Personal Emotions: But the descriptions of God go beyond actions, they also include feelings, emotions, all indicators of personality. Here are a few:
- “The Lord regretted that he had made human beings on the earth, and his heart was deeply troubled.” (Gen 6:6) Instead of a hasty God of judgment as some would convey, we see God is moved and troubled and anguishes over our folly as a human race, and that has at times stirred regret in Him, but never such that He has wiped us out!
- “How often they rebelled against him in the wilderness and grieved him in the wasteland.” (Psa 78:40) Again and again comes this sense of God grieving – which conveys being heart-stricken, if not heart broken by our folly. “Yet they rebelled and grieved his Holy Spirit.” (Isa 63:10)
- “They pour out drink offerings to other gods to arouse my anger.” (Jer 7:18) Negative behaviour creates negative responses, right responses. “He rebukes them in his anger and terrifies them in his wrath.” (Psa 2:5) Wrath is anger stirred intro action
- “do not erect a sacred stone, for these the Lord your God hates.” (Deut 16:22) Things that warp or twist us and make us less than we are designed to be, creates this strong negative response in God.
- “as a bridegroom rejoices over his bride, so will your God rejoice over you.” (Isa 62:5) On the other hand, there are times when good things happening create strong good responses in God.
- “the joy of the Lord is your strength.” (Neh 8:10) Delight or pleasure or happiness is often seen as an expression of God: “Jesus, full of joy through the Holy Spirit.” (Lk 10:21)
- “Enter into the joy of your lord.’” (Mt 25:21) In the parable, the lord is God.

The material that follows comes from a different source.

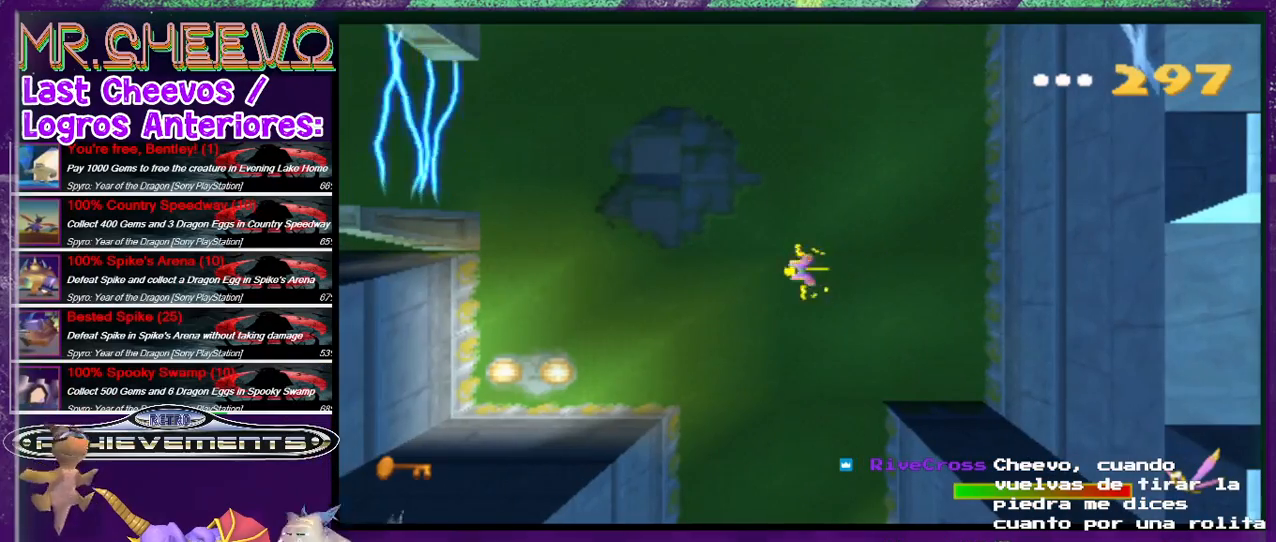
{"buttons": [], "events": []}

Jesus also spoke of his joy: “I have told you this so that my joy may be in you and that your joy may be complete.” (Jn 15:11)
- “The Lord, the Lord, the compassionate and gracious God, slow to anger, abounding in love and faithfulness, maintaining love to thousands, and forgiving wickedness, rebellion and sin.” (Ex 34:6,7) Compassion gentle kindness, love, forgiveness all expressions of God’s emotions in respect of us.
- “God so loved the world that he gave his one and only Son, that whoever believes in him shall not perish but have eternal life.” (Jn 3:16) The motivating force, behind the coming of Jesus and his death on our behalf, was love.
Thus we have a variety of emotions that are expressions of personality, that we see in God.
And So? Here is a storehouse of resources for meditation. Reflect on the wonder of these things, that we have dealings, not with an impersonal force, but a Being with personality (hence my earlier description of ‘spirit’ as ‘force with personality’.) You see it is very easy to read the Bible or talk about God in it, and for it to be mere words, words that convey little, impact even less, but the reality is that we have been given this book that records in the most incredibly uniform way that this Being that we refer to as God, is a being with personality who communicates with human beings who also have personality. It is person to person that we find again and again throughout the pages of this book. Our actions, our feelings, are tainted by sin – this self-centred, godless propensity to get it wrong – but God’s actions and God’s emotions are never ‘wrong’, they are the perfect expression of a perfect being and perhaps that is something we ought to consider in more detail in the next study.